Measuring ecosystem service provisioning and quantifying hotspots in Massachusetts, USA

Issue: 
Network News Summer 2015, Vol. 28 No. 2

Ecosystem services are the benefits that we receive from nature every day. Some are tangible, (such as clean drinking water and recreational opportunities) and some less visible (such as climactic regulation through the uptake of carbon by plants). These benefits are provided to people at both local and global scales. However, not all ecosystems are created equal in regard to their value to humans. Some ecosystems provide many more services to us than do others. Ecologists and conservation groups often single out these hardest working ecosystems—called ”hotspots”—for their exceptional conservation value.

Our recent study in the state of Massachusetts in the United States sought to measure the provisioning of ecosystem services and quantify how hotspots have changed over the past 10 years. We used a series of models and spatial databases to measure changes to eight different benefits that nature provides to the residents of Massachusetts and assigned any areas of the state that provided five or more high-value services, or five or more services that are producing in the top 20th percentile, as hotspots. We found that over the past decade, hotspots have increased in Massachusetts, particularly in urbanizing areas such as those surrounding Boston.

However, more hotspots may not be a good thing. Over the past ten years in Massachusetts, urban development has increased by more than 6 percent, at the expense of forests, grasslands, and agricultural lands. When we lose intact forests, we lose stable flows of clean water, climate regulation, recreational opportunities, and wildlife habitats, just to name a few, leaving the remaining forest to pick up the slack. The increasing number of hotspots reflects an ongoing division of the natural landscape into smaller units, which must still produce high amounts of services to meet demand, but now with less. The scale at which these hotspots are defined, both in terms of the provisioning and delivery of services, is also important. For example, conserved lands in cities provide many local services to large numbers of people, such as water filtration, recreational opportunities and a reduction of the urban ”heat island“ effect.

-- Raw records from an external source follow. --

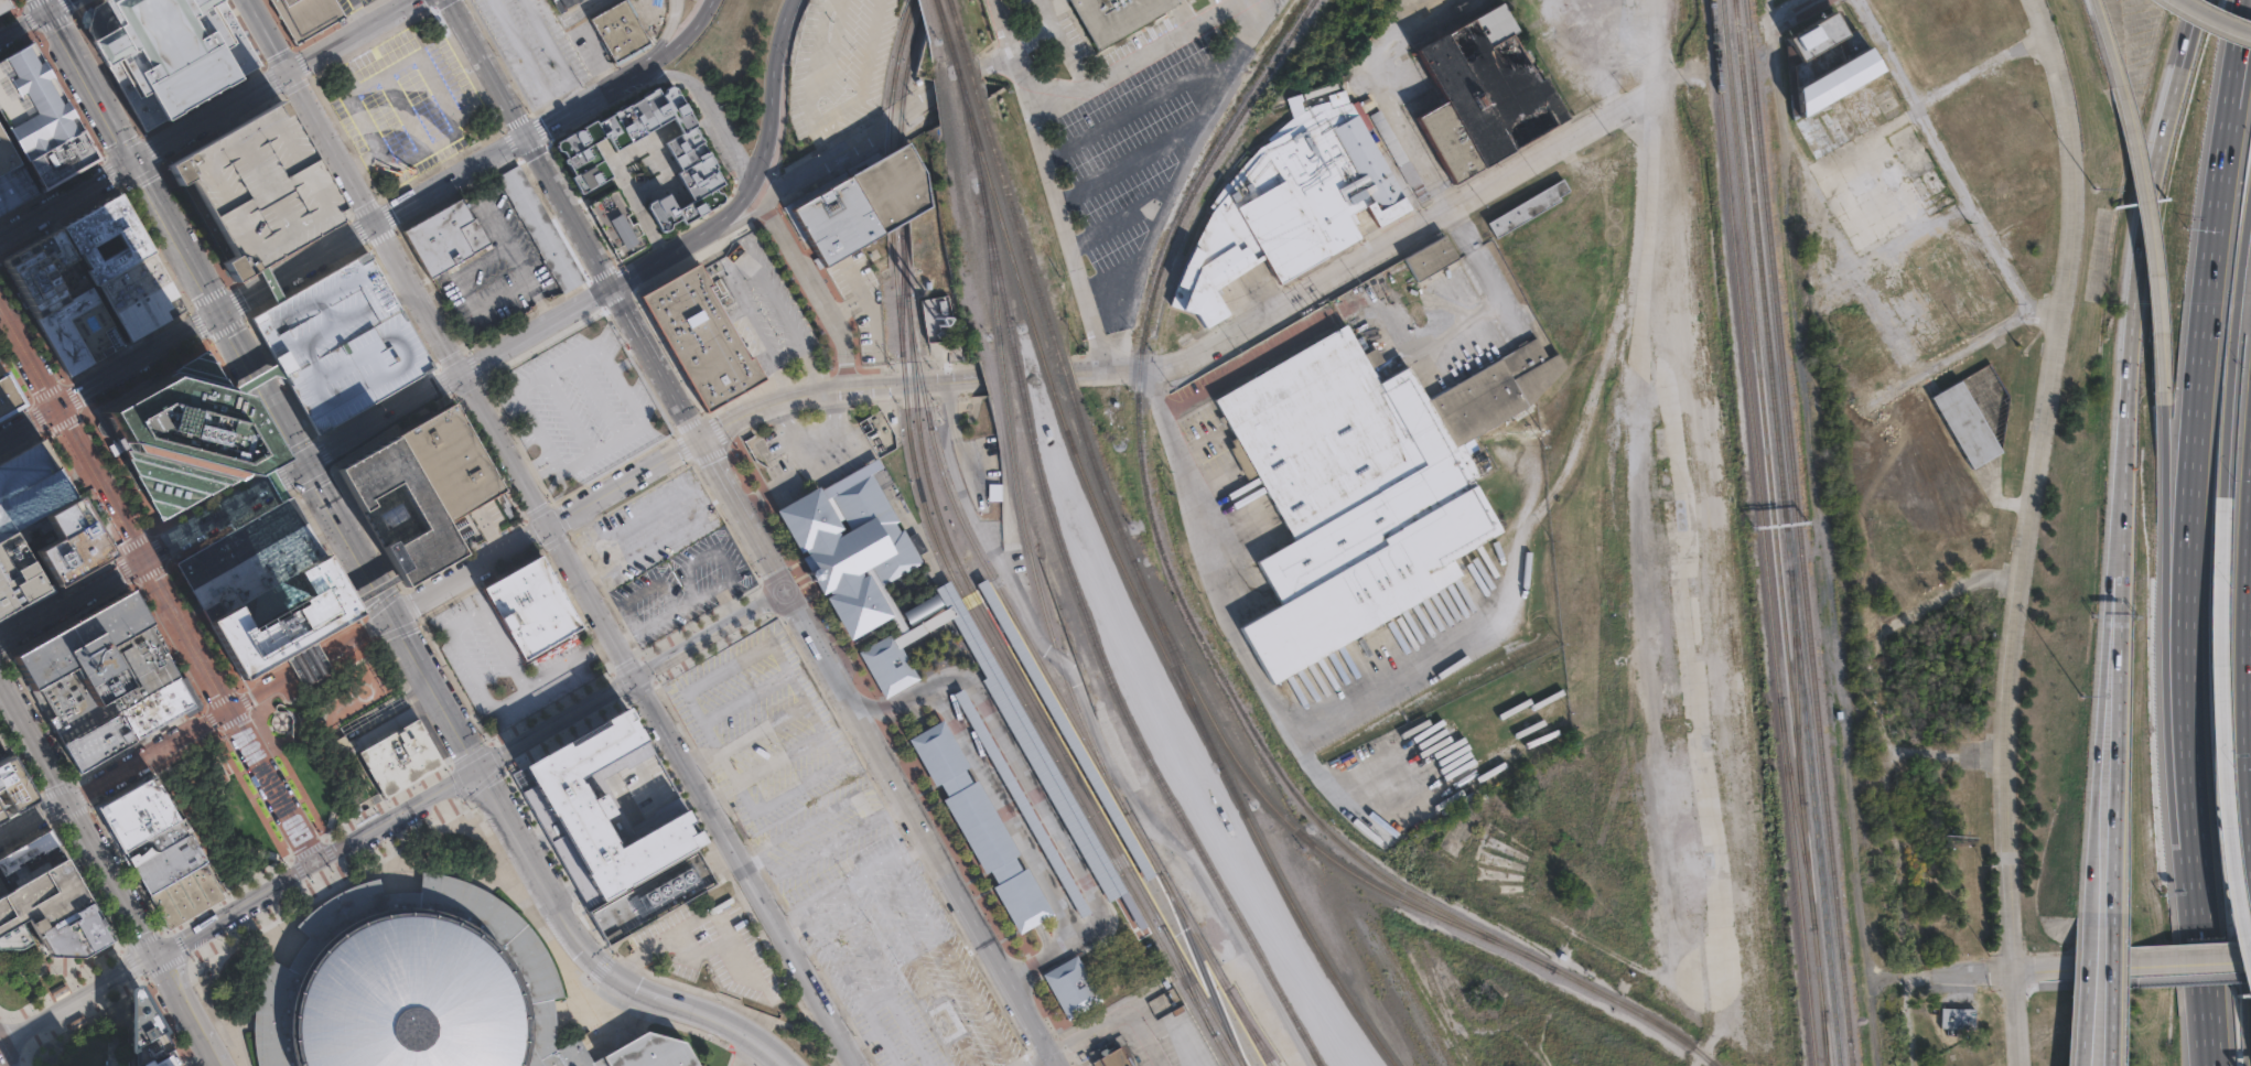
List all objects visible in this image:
road: (29, 4)
road: (44, 4)
building: (565, 4)
building: (3, 5)
road: (57, 5)
road: (65, 6)
road: (82, 6)
railway: (935, 6)
road: (1796, 6)
road: (18, 9)
traffic signals: (47, 9)
road: (12, 11)
road: (358, 13)
building: (307, 16)
building: (1115, 16)
road: (2216, 18)
road: (28, 20)
road: (53, 22)
road: (23, 23)
road: (2244, 28)
railway: (941, 29)
building: (620, 30)
road: (35, 34)
road: (660, 36)
road: (2108, 41)
road: (686, 43)
railway: (910, 44)
parking lot: (542, 47)
railway: (898, 48)
building: (169, 51)
road: (553, 51)
railway: (950, 58)
road: (999, 58)
road: (1144, 58)
road: (525, 59)
building: (1829, 62)
road: (488, 68)
parking lot: (835, 69)
road: (1979, 71)
traffic signals: (291, 72)
road: (106, 73)
road: (309, 76)
road: (273, 81)
building: (1485, 95)
road: (203, 99)
building: (33, 103)
parking lot: (406, 103)
road: (582, 104)
road: (2233, 109)
road: (402, 110)
road: (312, 111)
railway: (900, 114)
railway: (888, 120)
road: (775, 124)
railway: (967, 126)
road: (727, 127)
parking lot: (1129, 129)
road: (88, 131)
traffic signals: (524, 137)
road: (121, 144)
road: (151, 149)
building: (6, 152)
road: (847, 152)
building: (1399, 154)
building: (60, 158)
building: (581, 159)
road: (134, 161)
road: (2070, 161)
traffic signals: (134, 162)
road: (362, 162)
railway: (984, 165)
road: (386, 168)
building: (1338, 169)
road: (110, 171)
road: (1950, 171)
road: (140, 176)
road: (450, 179)
road: (621, 184)
road: (1057, 185)
building: (14, 186)
building: (255, 188)
parking lot: (255, 188)
road: (118, 189)
railway: (1006, 198)
road: (67, 199)
building: (865, 203)
building: (1529, 208)
road: (568, 212)
road: (740, 220)
traffic signals: (375, 222)
building: (618, 224)
railway: (988, 225)
building: (539, 228)
building: (1279, 231)
road: (1399, 232)
road: (331, 235)
railway: (903, 235)
building: (445, 237)
road: (2153, 240)
road: (2137, 241)
road: (508, 247)
road: (346, 250)
road: (325, 251)
road: (663, 259)
building: (1432, 259)
road: (1486, 263)
building: (120, 266)
railway: (906, 267)
parking lot: (496, 268)
road: (746, 271)
road: (396, 281)
road: (270, 282)
road: (270, 283)
traffic signals: (611, 287)
road: (402, 291)
road: (817, 291)
road: (207, 296)
parking lot: (166, 297)
road: (419, 298)
railway: (902, 298)
road: (241, 299)
railway: (897, 299)
road: (237, 300)
building: (59, 301)
road: (185, 306)
road: (186, 307)
road: (602, 307)
parking lot: (764, 307)
railway: (1026, 309)
parking lot: (865, 310)
traffic signals: (219, 313)
building: (936, 318)
road: (1460, 321)
road: (196, 324)
railway: (996, 324)
road: (225, 330)
road: (536, 331)
building: (702, 331)
road: (2036, 335)
road: (249, 339)
building: (341, 342)
parking lot: (341, 342)
road: (200, 343)
road: (1950, 358)
road: (137, 359)
road: (450, 359)
parking lot: (95, 360)
road: (2236, 362)
road: (655, 363)
road: (471, 364)
building: (1, 371)
railway: (1138, 371)
road: (1115, 372)
railway: (1017, 375)
road: (443, 381)
road: (880, 383)
road: (256, 384)
road: (617, 384)
road: (466, 387)
road: (520, 387)
road: (24, 389)
road: (47, 393)
road: (72, 395)
road: (596, 395)
building: (8, 396)
road: (283, 399)
road: (376, 403)
traffic signals: (56, 406)
parking lot: (577, 407)
road: (566, 412)
road: (292, 414)
building: (1976, 414)
road: (36, 416)
road: (690, 421)
road: (63, 422)
road: (28, 423)
road: (718, 427)
road: (71, 431)
road: (390, 432)
traffic signals: (697, 438)
building: (179, 439)
road: (682, 446)
road: (294, 447)
road: (595, 449)
road: (505, 450)
road: (710, 452)
road: (322, 453)
road: (2038, 454)
road: (487, 457)
road: (659, 459)
road: (540, 461)
traffic signals: (307, 464)
building: (446, 464)
road: (302, 466)
road: (544, 468)
road: (534, 469)
road: (76, 470)
road: (2042, 470)
road: (66, 471)
road: (117, 472)
road: (527, 473)
road: (283, 476)
road: (272, 479)
road: (312, 482)
building: (1364, 485)
building: (29, 486)
parking garage: (29, 486)
building: (996, 492)
road: (211, 496)
road: (628, 498)
road: (695, 500)
building: (415, 503)
railway: (1094, 506)
road: (536, 511)
road: (740, 514)
road: (559, 518)
traffic signals: (547, 526)
road: (229, 527)
parking lot: (648, 527)
railway: (1761, 533)
railway: (1774, 533)
railway: (1785, 533)
railway: (1798, 533)
road: (531, 535)
road: (350, 538)
road: (2191, 540)
road: (554, 542)
road: (131, 543)
building: (850, 543)
building: (63, 545)
road: (158, 549)
road: (2221, 549)
road: (538, 551)
road: (329, 554)
road: (460, 555)
traffic signals: (143, 558)
road: (793, 564)
railway: (985, 566)
road: (124, 569)
road: (470, 570)
road: (150, 575)
road: (774, 575)
building: (15, 577)
road: (688, 580)
building: (270, 586)
parking lot: (681, 586)
road: (57, 587)
road: (375, 589)
traffic signals: (782, 589)
road: (702, 593)
road: (666, 594)
road: (1944, 596)
road: (625, 598)
road: (767, 598)
road: (71, 599)
building: (884, 599)
road: (726, 601)
road: (590, 602)
road: (380, 603)
road: (796, 604)
road: (407, 605)
building: (529, 609)
traffic signals: (393, 614)
road: (68, 617)
road: (699, 620)
railway: (993, 624)
road: (203, 625)
road: (370, 627)
road: (396, 629)
road: (186, 632)
road: (708, 633)
road: (2014, 633)
road: (1236, 634)
building: (892, 641)
road: (813, 643)
railway: (1053, 644)
road: (713, 645)
road: (302, 651)
road: (1, 653)
road: (1, 656)
road: (311, 660)
road: (2169, 660)
building: (92, 666)
road: (626, 666)
road: (645, 669)
traffic signals: (633, 676)
road: (868, 677)
road: (453, 681)
road: (617, 684)
railway: (1795, 686)
road: (638, 688)
fountain: (365, 691)
road: (222, 696)
road: (891, 696)
road: (248, 698)
railway: (1028, 705)
traffic signals: (229, 706)
road: (549, 706)
road: (2106, 707)
road: (2118, 708)
building: (156, 709)
road: (199, 711)
railway: (1193, 713)
road: (960, 717)
road: (39, 718)
road: (2010, 718)
road: (208, 721)
road: (234, 721)
road: (556, 721)
road: (240, 726)
park: (335, 727)
building: (1063, 727)
road: (564, 732)
railway: (1220, 738)
building: (97, 744)
building: (1033, 744)
parking lot: (1, 751)
road: (1950, 751)
road: (469, 754)
road: (495, 755)
building: (397, 759)
road: (19, 760)
parking lot: (783, 763)
traffic signals: (479, 765)
road: (886, 769)
road: (153, 771)
road: (115, 772)
road: (292, 774)
road: (458, 782)
road: (483, 782)
railway: (1162, 782)
road: (1037, 786)
road: (57, 787)
building: (10, 789)
road: (1032, 790)
building: (1024, 792)
road: (83, 793)
road: (2222, 797)
traffic signals: (66, 799)
building: (609, 800)
road: (1010, 801)
building: (1021, 802)
road: (284, 804)
road: (386, 804)
building: (1436, 805)
road: (19, 807)
road: (48, 809)
road: (398, 813)
railway: (1794, 813)
road: (73, 814)
railway: (1311, 814)
park: (217, 815)
road: (815, 815)
road: (77, 817)
building: (141, 822)
building: (980, 826)
road: (825, 843)
road: (909, 843)
road: (326, 849)
road: (1902, 849)
building: (26, 852)
road: (304, 852)
road: (82, 857)
road: (530, 858)
traffic signals: (316, 860)
road: (2013, 860)
road: (1092, 863)
building: (34, 867)
road: (298, 867)
road: (744, 871)
road: (763, 872)
building: (176, 881)
road: (3, 884)
road: (852, 884)
building: (1, 890)
road: (229, 895)
building: (653, 897)
building: (42, 900)
road: (236, 906)
railway: (1501, 907)
road: (967, 909)
railway: (1439, 909)
road: (110, 918)
railway: (1503, 921)
railway: (1302, 926)
road: (263, 929)
road: (165, 932)
railway: (1510, 933)
building: (16, 937)
building: (73, 937)
railway: (1137, 939)
railway: (1197, 939)
road: (140, 940)
road: (864, 940)
road: (179, 941)
railway: (1521, 944)
traffic signals: (157, 952)
railway: (1530, 953)
road: (1046, 954)
road: (834, 956)
railway: (1543, 961)
road: (954, 962)
road: (2193, 962)
road: (132, 964)
railway: (1207, 964)
road: (1200, 965)
road: (164, 966)
road: (46, 968)
railway: (1201, 968)
road: (2022, 969)
road: (921, 970)
road: (2202, 972)
road: (2208, 972)
parking lot: (907, 975)
road: (111, 978)
building: (1074, 978)
railway: (1187, 978)
building: (425, 988)
railway: (1205, 991)
railway: (1203, 994)
road: (875, 995)
road: (2087, 995)
road: (2114, 996)
railway: (1619, 1002)
road: (684, 1007)
road: (190, 1008)
park: (64, 1012)
road: (81, 1017)
road: (1030, 1017)
road: (1117, 1018)
road: (2019, 1018)
building: (1958, 1019)
road: (163, 1022)
road: (664, 1022)
road: (33, 1024)
road: (907, 1027)
road: (1057, 1030)
building: (143, 1032)
road: (878, 1035)
parking lot: (1162, 1036)
railway: (1823, 1037)
road: (860, 1040)
road: (9, 1045)
road: (1039, 1045)
road: (2209, 1046)
railway: (1221, 1050)
road: (1031, 1059)
building: (1110, 1059)
road: (7, 1060)
road: (2, 1061)
road: (25, 1062)
building: (165, 1062)
road: (1047, 1062)
road: (1055, 1062)
parking lot: (1092, 1064)
building: (1937, 1064)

However, large, intact forests in unpopulated areas offer resources to a broader regional to global community, such as climate regulation through the uptake of carbon, timber harvest for wood products, and high-quality habitat for many species.

Our study points to several important considerations for land managers and lawmakers when including ecosystem services and hotspots in their conservation plans. In order to meet the wide-array of goals that conservation plans often strive for, a cross-scale approach is required. Local entities must join forces with state to regional groups to define and implement conservation actions that benefit the greatest number of people. Only then will we be able to maximize the diversity and magnitude of ecosystem services supported by the landscape.